Now each process knows what amount of work it has to accomplish and where its part of the work starts. Now, we can re-write our program to incorporate the parallel programing concepts.

One way to solve this problem is to do the following. The program will use rank 0 to read in the text file that contains the numbers. This data is then broadcast to the other processes. The chunk size and offset amounts are calculated (based on the number of processors).

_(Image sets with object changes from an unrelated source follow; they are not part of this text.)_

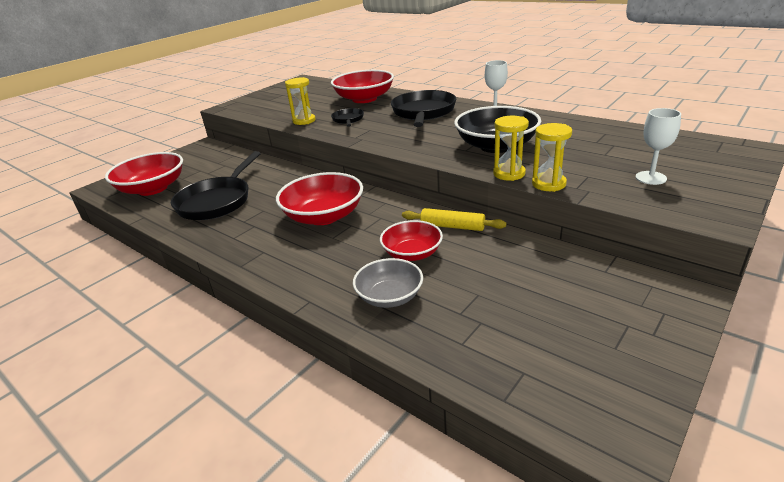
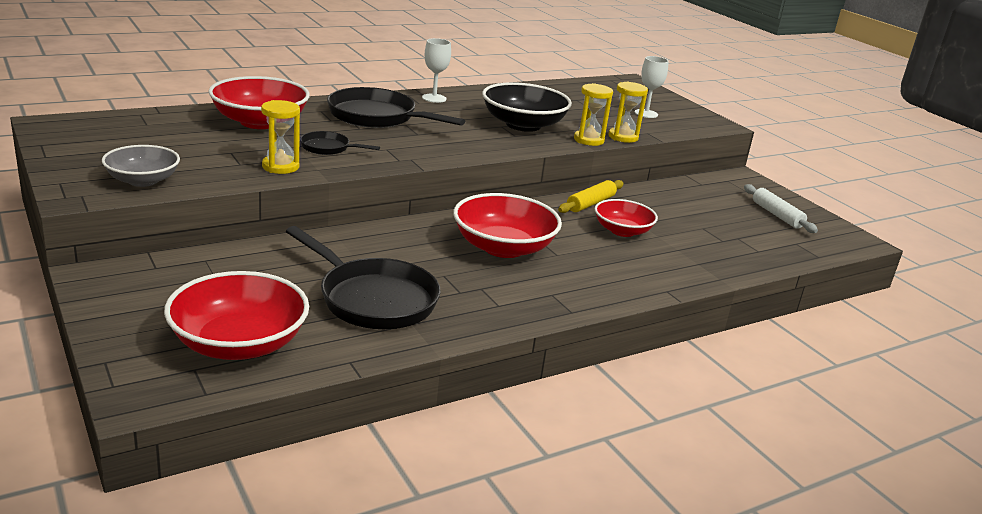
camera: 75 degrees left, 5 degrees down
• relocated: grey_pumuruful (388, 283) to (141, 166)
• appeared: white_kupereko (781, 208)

Each processor calculates the intermediate result for their chunk of data (sum the squared values). gather collects the intermediate results from each process on rank 0. Process 0 then uses the gathered results to calculate the mean of the squares.

#!/usr/bin/env python3

from mpi4py import MPI
import time

comm = MPI.COMM_WORLD
rank = comm.Get_rank()
size = comm.Get_size()

# file path
file_name = "1000_num.txt"
data = None
if rank == 0:
    file_name = "1000_num.txt"

    # Read the numbers from file into an array
    with open(file_name) as fd:
        lines = fd.readlines()
        data = [int(x.strip()) for x in lines]
        fd.close()

# Broadcast data to all processes
data = comm.bcast(data, root=0)

t0 = time.time()
# Number of values
n = len(data)

# Chunk size
chunk = int(n / size)
if n % size > 0:
    if rank < n % size:
        chunk = chunk + 1

# Offset        
offset = rank * chunk
if rank > n % size:
    offset = offset + n % size
print("Rank ",rank," offset ",offset)   
 
# Square values
my_squares = [x**2 for x in data[offset:offset + chunk]]

# Sum of all squared numbers
my_sum_squares = 0
for i in range(chunk):
    my_sum_squares += my_squares[i]


# Now we gather all my_sum_squares in process 0 to calculate the overall mean
sums = comm.gather(my_sum_squares, root=0)

# Process 0 does the rest of the work
if rank == 0:
    # Overall sum 
    sum_squares = 0
    for i in range(size):
        sum_squares += sums[i]
        
    # Calculate mean of squares
    squares_mean = sum_squares / n
    
    t1 = time.time()
    # Print result
    print("The calculated squares mean is : ", squares_mean, "\nComputation time : ", t1-t0) 

Where to go from here?

For more information on MPI4PY, you can consult the project’s page at: Read the docs MPI4PY

Key Points

  • A message can be any object type.

  • There are different types of communication types.